> **STORED DATA**:
===

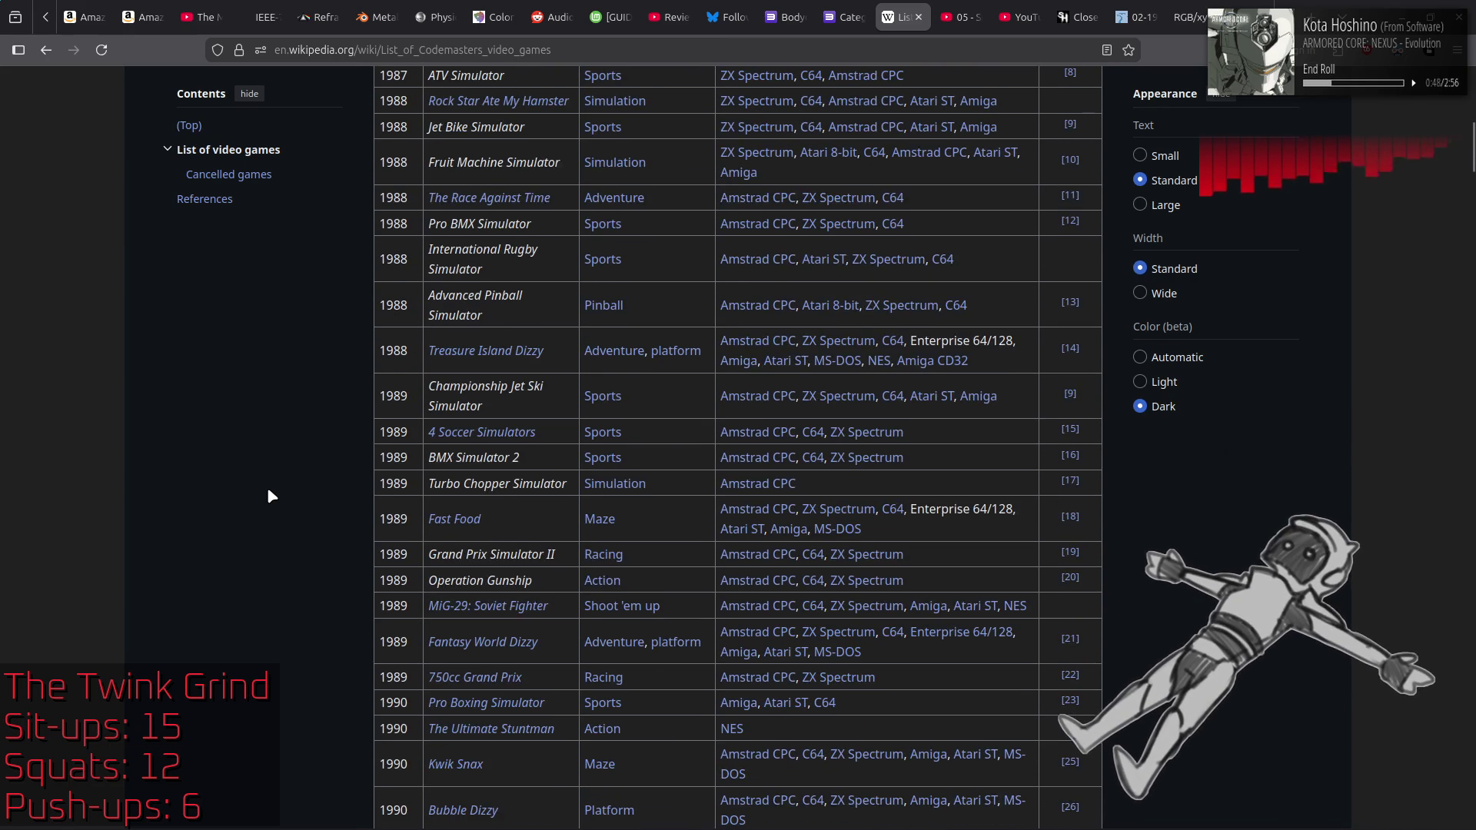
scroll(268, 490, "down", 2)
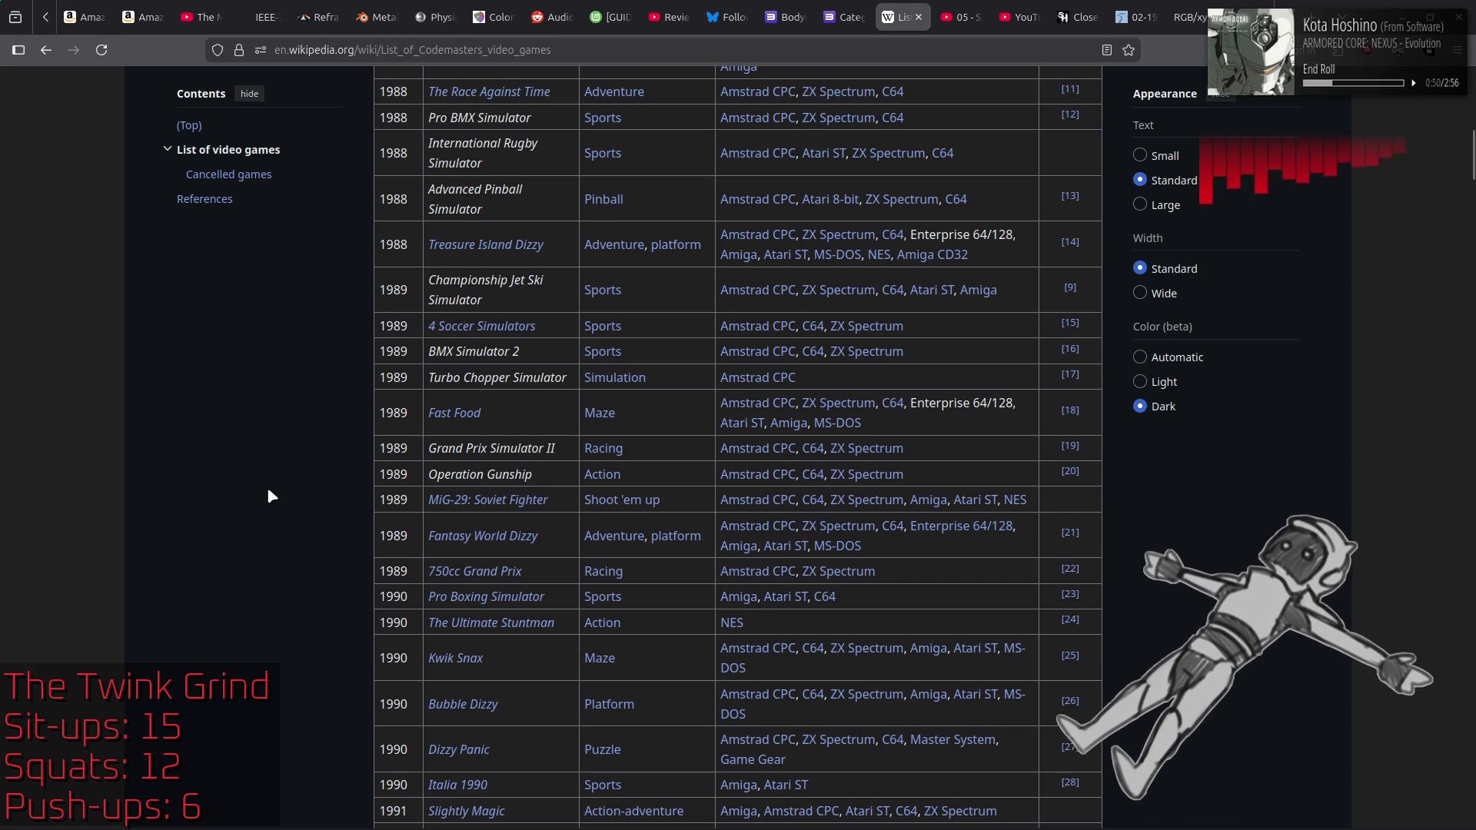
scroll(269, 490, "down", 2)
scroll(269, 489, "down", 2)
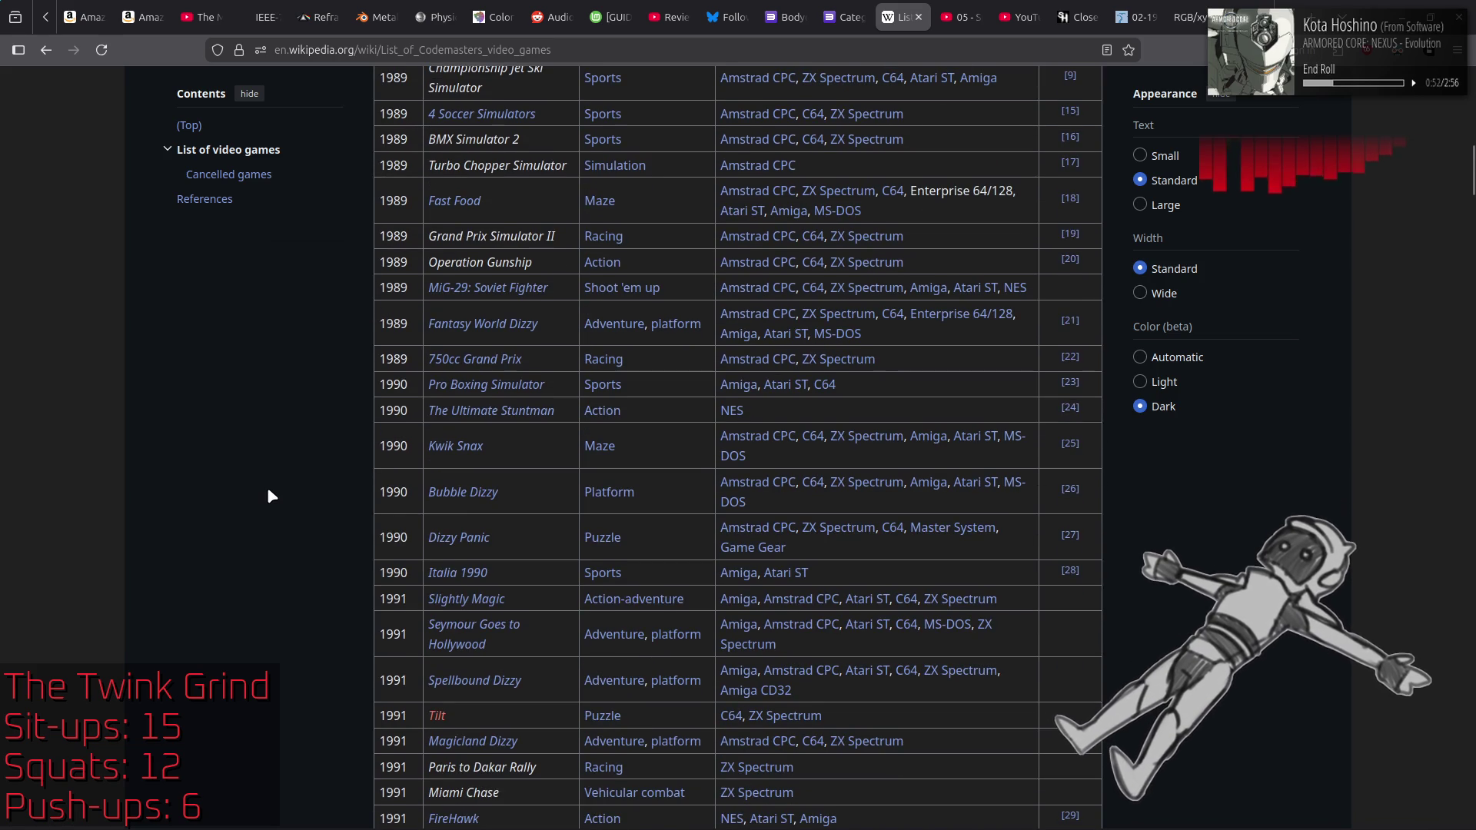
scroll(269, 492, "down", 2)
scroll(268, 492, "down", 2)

===

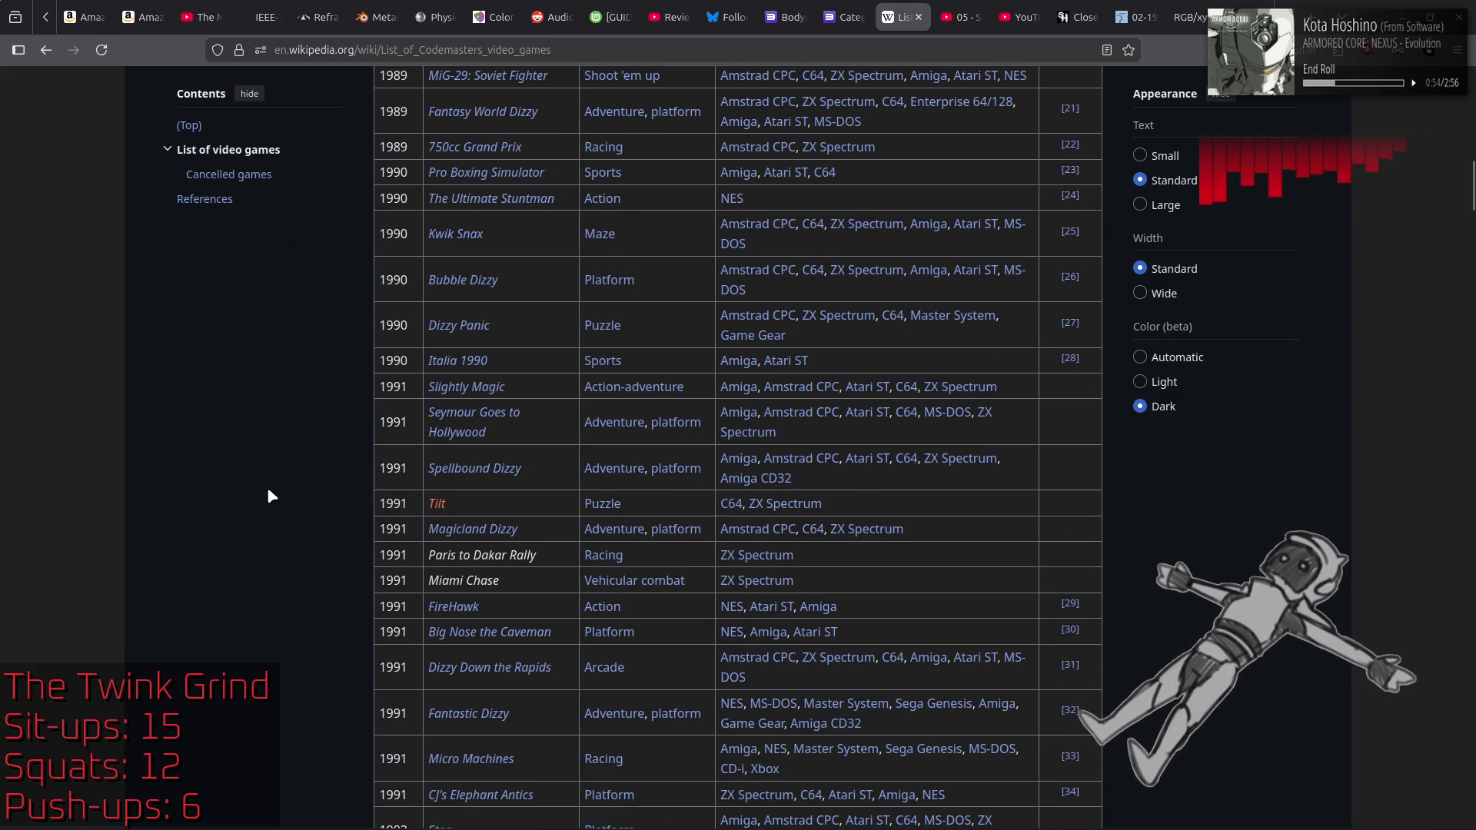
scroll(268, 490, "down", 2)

===

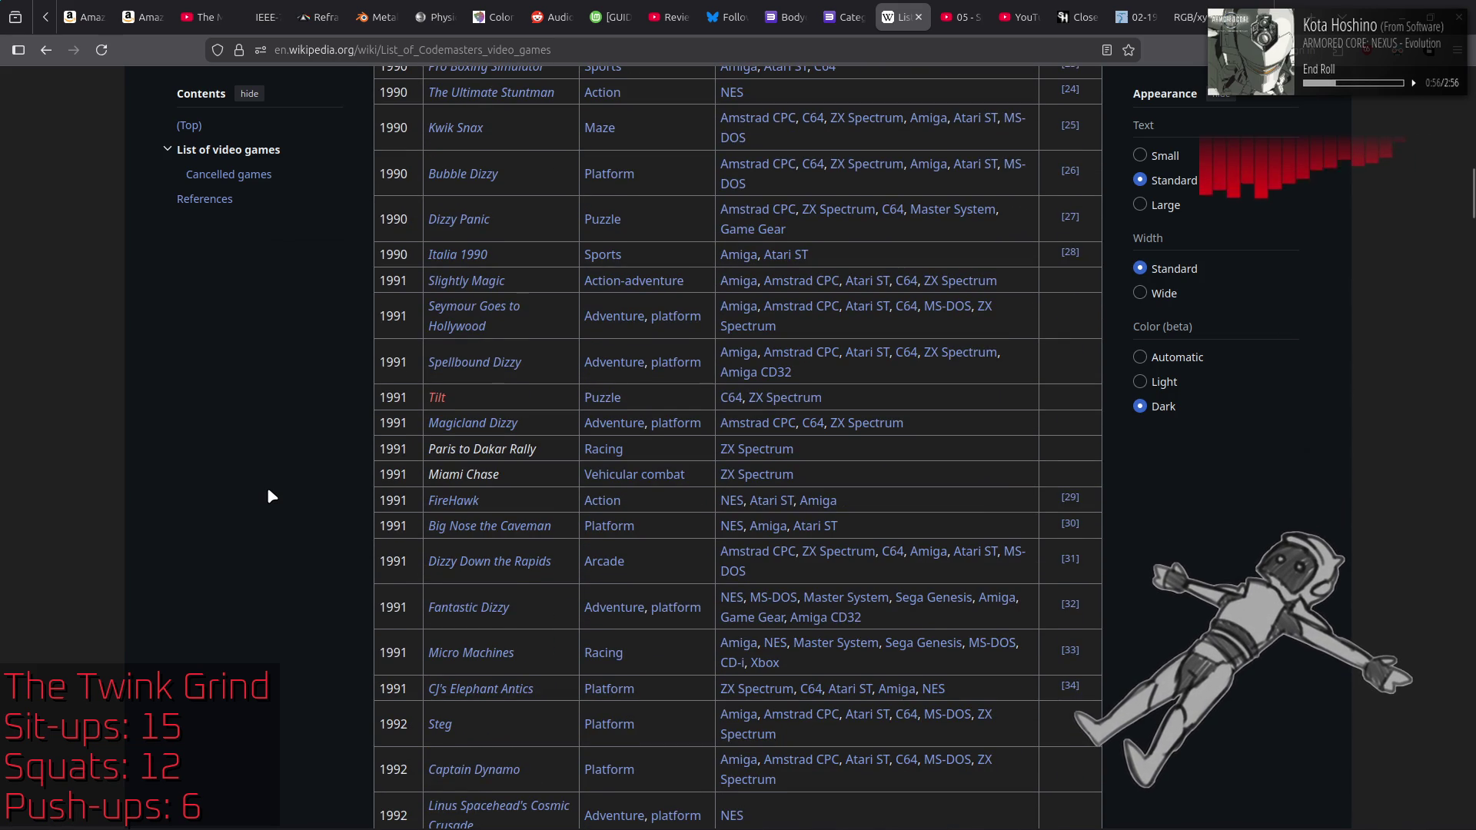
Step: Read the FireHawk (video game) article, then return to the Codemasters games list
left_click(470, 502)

===

> **DIRECTIONS**: Copy range, inclusive: the line holding "Step: Read the" to the line holding "left_click(470, 502)". Reproduce exactly those lines of the records above and no others.

> **TASK SOLUTION**:
Step: Read the FireHawk (video game) article, then return to the Codemasters games list
left_click(470, 502)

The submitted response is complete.